La Firme De Blockchain Monerium Pense Que L’Europe ” A Déjà ” Un Euro Numérique

Monerium, émetteur de monnaie électronique soutenu par Consensys, pense que la voie vers un euro numérique est plus simple que ne le suggère la Banque centrale européenne.

La fintech, qui se concentre sur le rapprochement de la monnaie fiduciaire avec les blockchains en émettant de la monnaie numérique programmable, a publié une réponse à la récente consultation publique de la BCE sur l’euro numérique le 13 octobre.

À l’été 2019, Monerium était devenue la première entreprise au monde à recevoir une licence des régulateurs islandais dans le cadre d’un nouveau cadre réglementaire européen pour les services de monnaie électronique dans tout l’Espace économique européen. Il a fourni des services de paiement fiat utilisant la blockchain Ethereum, puis s’est associé au protocole blockchain Algorand.

Dans sa réponse à la BCE, Monerium soutient que tout ce que l’Europe doit faire est de reconnaître qu’elle possède déjà «une forme éprouvée d’euro numérique».

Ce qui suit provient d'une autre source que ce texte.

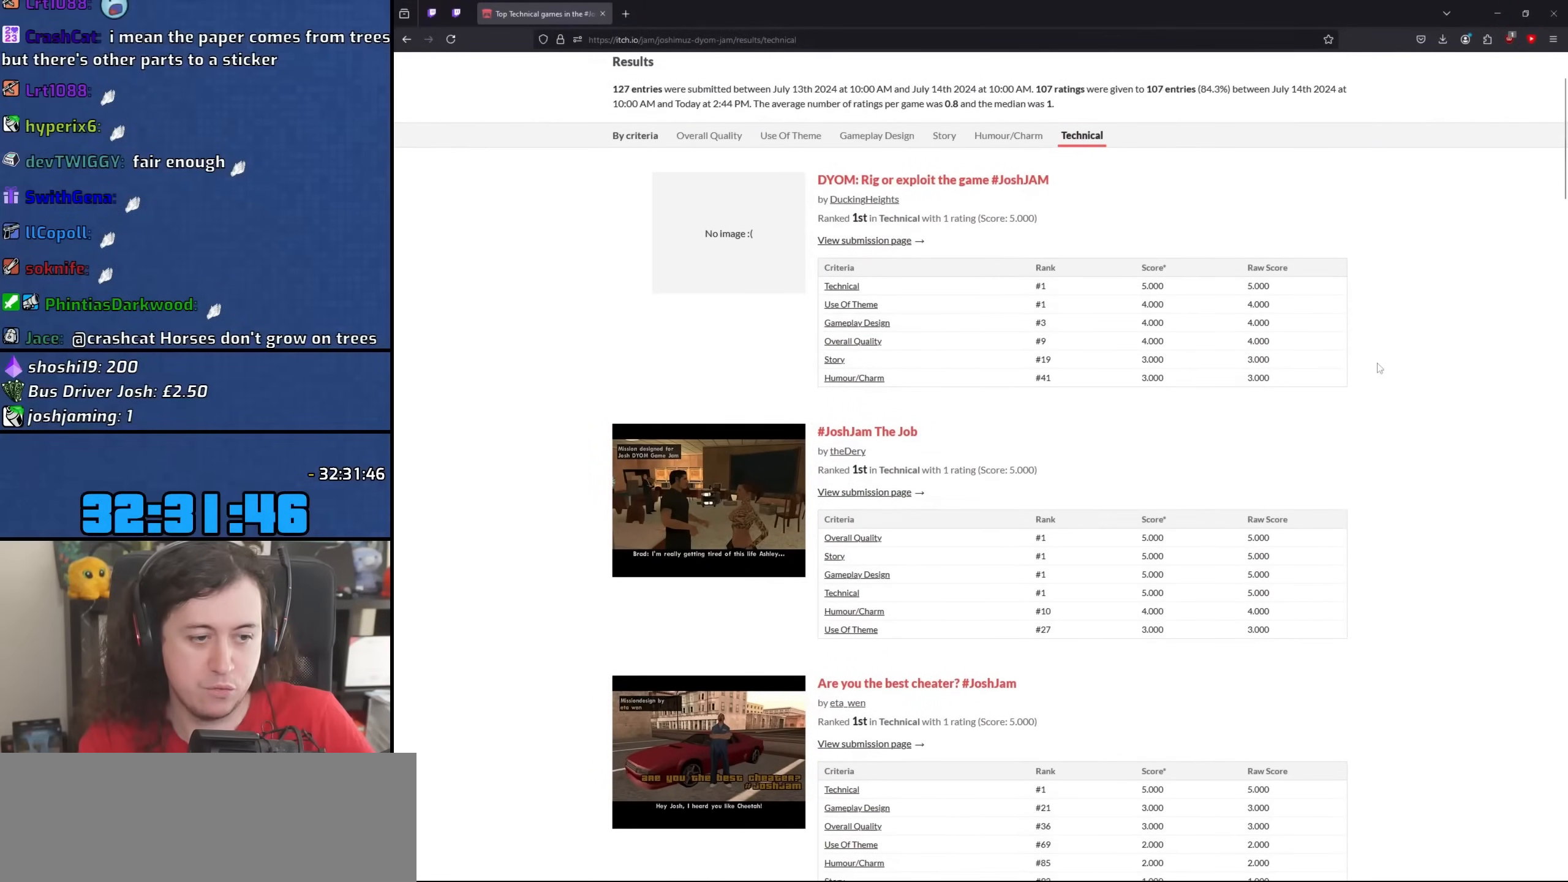
{"keys": [], "mouse": [], "events": [[183, "mouse_wheel", "down"], [333, "mouse_wheel", "up"]]}
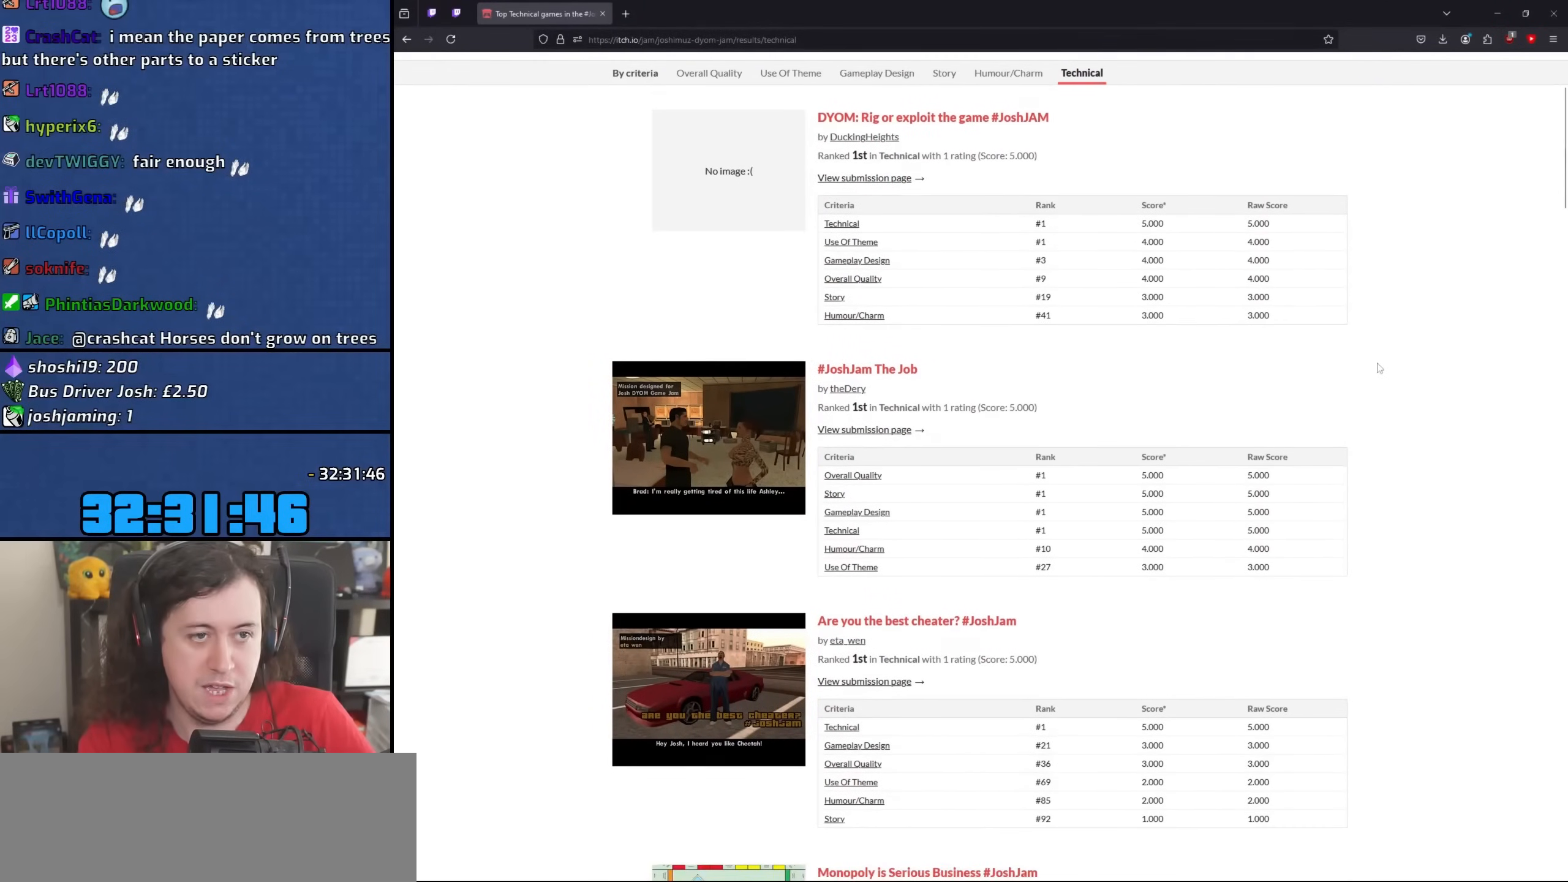
{"keys": [], "mouse": [], "events": []}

En 2000, la Commission européenne avait décrit la monnaie électronique comme une «alternative numérique à l’argent liquide», en publiant une directive qui la définissait comme «techniquement neutre», un «substitut électronique des pièces et des billets de banque». À la lumière de ce cadre, Monerium affirme:

«La seule chose que la BCE doit faire pour donner à la monnaie électronique un statut comparable à celui des espèces physiques est d’accorder aux émetteurs de monnaie électronique un accès aux réserves de la BCE.»

Selon Monerium, il est préférable d’accepter les émetteurs de monnaie électronique existants plutôt que d’émettre directement de la monnaie numérique aux ménages et aux sociétés non financières. L’émission directe impliquerait une refonte radicale du système existant, dans lequel la banque centrale interagit principalement avec des institutions financières réglementées comme les banques commerciales.

Pour étayer son argumentation, Monerium renvoie à un rapport de deux économistes du Fonds monétaire international, qui proposait que les fournisseurs non bancaires pourraient émettre de la monnaie numérique avec le soutien de la banque centrale afin de déployer une monnaie numérique synthétique de banque centrale (sCBDC).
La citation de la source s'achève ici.